A flock of geese was “blown off course by a snowstorm, which sent the birds toward the abandoned copper mine. They splashed down into the 50bn-gallon pool, polluted heavily by acidic chemicals and metals, and died en masse,” The Guardian reported.
“It was an unusual and unfortunate confluence of events: A larger-than-normal number of geese was making a later-than-normal migration over Montana when a snowstorm blew in at the wrong time and sent them soaring to the wrong place,” the Associated Press reported.
The geese died at a former copper mine closed since 1982. At least 3,000 birds died, reports said.
Since the mine closure, a “1,780-foot pit began filling with groundwater.

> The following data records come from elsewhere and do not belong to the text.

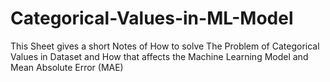 # Categorical-Values-in-ML-Model

This Sheet gives a short Notes of How to solve The Problem of Categorical Values in Dataset and How that affects the Machine Learning Model and Mean Absolute Error (MAE)
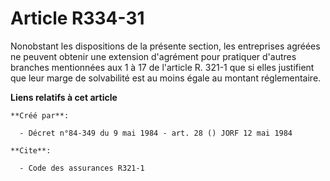 # Article R334-31

Nonobstant les dispositions de la présente section, les entreprises agréées ne peuvent obtenir une extension d'agrément pour
pratiquer d'autres branches mentionnées aux 1 à 17 de l'article R. 321-1 que si elles justifient que leur marge de
solvabilité est au moins égale au montant réglementaire.

**Liens relatifs à cet article**

	**Créé par**:

	  - Décret n°84-349 du 9 mai 1984 - art. 28 () JORF 12 mai 1984

	**Cite**:

	  - Code des assurances R321-1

The water reacted with sulfides and metals in the soil, gradually creating a body of water that was less like a lake than it was a vat of poisonous stew,” the Los Angeles Times reported.
“The liquid is expected to reach a critical level in 2023, and environmental officials are finalizing a plan for keeping it from contaminating Butte’s groundwater and Silver Bow creek, a stream at the headwaters of the Columbia river basin,” the report said.
The solution to threats posed by contaminated mining pit has in large part centered on a treatment plant, which appears to need upgrades, according to The Guardian:
The Environmental Protection Agency (EPA), Anaconda’s owner Atlantic Richfield and Montana Resources, owner of an adjacent mine, negotiated a solution that relies on a water treatment plant built near the pit in 2000.The Horseshoe Bend plant now treats more than 4m gallons of water a day that would otherwise flow into the pit, and the plan is for it to treat another 3m gallons a day directly from the pit starting in 2023. The plant has never handled 7m gallons at once, but EPA officials say there is enough time for a thorough review to ensure the contaminated water will never escape into the city’s Silver Bow creek, whose banks have yet to be cleaned of the mine waste that was dumped there for decades.
The former copper mine is part of the nation’s largest Superfund site. This is not the first time it has posed a threat to wildlife. “In 1995, 342 geese landed on the pit, drank its water, and suffered fatal burns to their tracheae and other internal organs,” the Los Angeles Times reported.